Question

Kanister kando blueprint pod getting OOMKilled

Forum|Forum|6 months ago
June 12, 2025
4 comments
47 views

lgromb
Comes here often

Hi,

I’m using a blueprint to backup Odoo databases and using kando to export them to a S3 bucket.

The output backup file is around 10GB.

I’m seeing a RAM spike in the kanister-job container doing the job, and then crashing with exit code 137 (OOMKilled), but there’s no limits and there’s enough RAM on the node it was scheduled on.

Here’s the status of the pod :

status:
conditions:
- lastProbeTime: null
lastTransitionTime: "2025-06-12T17:36:31Z"
status: "False"
type: PodReadyToStartContainers
- lastProbeTime: null
lastTransitionTime: "2025-06-12T17:07:18Z"
status: "True"
type: Initialized
- lastProbeTime: null
lastTransitionTime: "2025-06-12T17:36:29Z"
reason: PodFailed
status: "False"
type: Ready
- lastProbeTime: null
lastTransitionTime: "2025-06-12T17:36:29Z"
reason: PodFailed
status: "False"
type: ContainersReady
- lastProbeTime: null
lastTransitionTime: "2025-06-12T17:07:18Z"
status: "True"
type: PodScheduled
containerStatuses:
- containerID: containerd://0eef6a65b0f8798be4f116ffe6ad316e92406ad5652e7f0b5802c4cf7f56f655
image: harbor/kanister-tools:top
imageID: harbor/kanister-tools@sha256:6c626b188bc41f1b2c65f4f638689e009dc157f19817795d59bb29135b7dcc0d
lastState: {}
name: container
ready: false
restartCount: 0
started: false
state:
terminated:
containerID: containerd://0eef6a65b0f8798be4f116ffe6ad316e92406ad5652e7f0b5802c4cf7f56f655
exitCode: 137
finishedAt: "2025-06-12T17:36:28Z"
reason: OOMKilled
startedAt: "2025-06-12T17:07:19Z"
hostIP: 10.148.10.21
hostIPs:
- ip: 10.148.10.21
phase: Failed
podIP: 10.42.1.38
podIPs:
- ip: 10.42.1.38
qosClass: BestEffort
startTime: "2025-06-12T17:07:18Z"

And snag from the pod describe :

Events:
Type Reason Age From Message
---- ------ ---- ---- -------
Normal Scheduled 50m default-scheduler Successfully assigned odoo/kanister-job-7kw8g to node1
Normal Pulled 50m kubelet Container image "harbor/kanister-tools:top" already present on machine
Normal Created 50m kubelet Created container container
Normal Started 50m kubelet Started container container
Warning NodeNotReady 21m node-controller Node is not ready

And the RAM usage :

I’ve added notification to the job itself and can confirm that the S3 upload (cmd: kando -v debug location push --profile '{{ toJson .Profile }}' $ZIPFILE --path $BACKUP_LOCATION) starts at 19:34.

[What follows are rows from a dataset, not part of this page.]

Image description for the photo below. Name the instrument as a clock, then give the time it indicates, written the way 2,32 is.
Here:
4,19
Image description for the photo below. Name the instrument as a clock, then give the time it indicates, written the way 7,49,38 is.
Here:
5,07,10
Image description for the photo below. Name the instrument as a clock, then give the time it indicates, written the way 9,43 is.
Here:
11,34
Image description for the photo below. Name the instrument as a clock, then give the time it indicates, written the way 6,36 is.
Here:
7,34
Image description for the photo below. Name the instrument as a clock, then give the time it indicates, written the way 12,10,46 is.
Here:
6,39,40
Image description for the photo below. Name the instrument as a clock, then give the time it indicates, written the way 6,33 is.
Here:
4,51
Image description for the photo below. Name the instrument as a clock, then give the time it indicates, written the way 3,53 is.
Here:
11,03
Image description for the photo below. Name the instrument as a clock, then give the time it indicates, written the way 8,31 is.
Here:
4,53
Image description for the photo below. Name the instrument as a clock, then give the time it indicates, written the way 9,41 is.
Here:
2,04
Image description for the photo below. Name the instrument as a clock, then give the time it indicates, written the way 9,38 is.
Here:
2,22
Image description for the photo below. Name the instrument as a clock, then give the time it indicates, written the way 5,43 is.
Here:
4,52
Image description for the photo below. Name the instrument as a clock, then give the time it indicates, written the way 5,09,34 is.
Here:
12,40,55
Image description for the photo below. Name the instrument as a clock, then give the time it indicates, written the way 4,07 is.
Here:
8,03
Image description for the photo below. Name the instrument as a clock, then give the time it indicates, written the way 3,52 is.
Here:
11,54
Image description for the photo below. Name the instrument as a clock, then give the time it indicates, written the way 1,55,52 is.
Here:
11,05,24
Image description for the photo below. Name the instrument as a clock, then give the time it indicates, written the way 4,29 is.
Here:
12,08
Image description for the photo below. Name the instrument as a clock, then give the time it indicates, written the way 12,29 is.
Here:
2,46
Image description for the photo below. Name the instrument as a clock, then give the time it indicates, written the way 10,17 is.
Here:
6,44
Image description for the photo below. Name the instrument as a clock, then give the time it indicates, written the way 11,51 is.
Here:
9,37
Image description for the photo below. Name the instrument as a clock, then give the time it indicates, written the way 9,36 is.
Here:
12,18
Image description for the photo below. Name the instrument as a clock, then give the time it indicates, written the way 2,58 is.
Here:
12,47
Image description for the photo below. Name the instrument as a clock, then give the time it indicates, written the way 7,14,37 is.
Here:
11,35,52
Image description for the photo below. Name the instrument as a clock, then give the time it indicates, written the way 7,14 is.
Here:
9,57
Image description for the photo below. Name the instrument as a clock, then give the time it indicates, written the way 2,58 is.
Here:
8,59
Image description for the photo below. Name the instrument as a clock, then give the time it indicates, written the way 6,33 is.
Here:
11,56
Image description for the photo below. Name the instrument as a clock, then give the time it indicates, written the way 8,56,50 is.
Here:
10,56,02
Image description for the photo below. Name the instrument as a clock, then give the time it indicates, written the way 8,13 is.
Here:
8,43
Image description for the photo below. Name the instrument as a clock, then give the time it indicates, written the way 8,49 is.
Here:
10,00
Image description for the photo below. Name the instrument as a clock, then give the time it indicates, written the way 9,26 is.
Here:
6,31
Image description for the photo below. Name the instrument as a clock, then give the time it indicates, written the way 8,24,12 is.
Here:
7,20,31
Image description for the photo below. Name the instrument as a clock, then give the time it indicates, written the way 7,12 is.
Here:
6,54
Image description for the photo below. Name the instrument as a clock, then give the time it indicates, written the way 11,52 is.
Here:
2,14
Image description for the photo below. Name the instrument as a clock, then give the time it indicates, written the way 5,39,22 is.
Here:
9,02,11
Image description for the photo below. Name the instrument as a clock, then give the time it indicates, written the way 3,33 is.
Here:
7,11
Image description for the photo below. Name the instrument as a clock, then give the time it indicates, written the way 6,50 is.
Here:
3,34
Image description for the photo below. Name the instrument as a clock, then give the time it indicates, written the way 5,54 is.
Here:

Any clue on how to let the pod finish the upload or limit the RAM used by kando ?

Thanks :)

L

lgromb
Author
Comes here often
Forum|Forum|6 months ago
June 13, 2025

Update :

Switching from kando to mc (minio client), topped up the RAM usage at 128MiB for the 10GB file upload.

Like

+2

Hagag
Experienced User
Forum|Forum|6 months ago
June 13, 2025

Hi @lgromb also you can limit the resources in the kanister pod using ActionPodSpec or using helm option genericVolumeSnapshot.resources.[requests|limits].[cpu|memory]

more details about actionpodSpec can be found here.
https://docs.kasten.io/latest/operating/footprint/#actionpodspecs

could you please share a snippet from your solution ? does the kanister image support the mc ( minio client ) ?

Like

L

lgromb
Author
Comes here often
Forum|Forum|6 months ago
June 13, 2025

Hi @Hagag ,

There’s no limit applied to the kanister pod actually so even settings it thru helm values won’t help I guess.

mc isn’t included in the kanister image but can be installed or use a different image totally.

I guess the real problem is out of the scope of Kasten since an issue has already been raised on Kanister repo (https://github.com/kanisterio/kanister/issues/3036) and there’s no fix coming from Kasten considering this :).

I’m now using mc to upload, and kando output to extract the path from the S3 bucket to be reinjected in the delete phase, and that works really well.

I’ll close the thread in a few days if somebody has something else to say :)

Like

mark.lavi
Comes here often
Forum|Forum|6 months ago
June 20, 2025

Hello @lgromb , sorry for the delay in my response (I was on time off last week, this week had three days of other commitments and I am still digging out of my backlog).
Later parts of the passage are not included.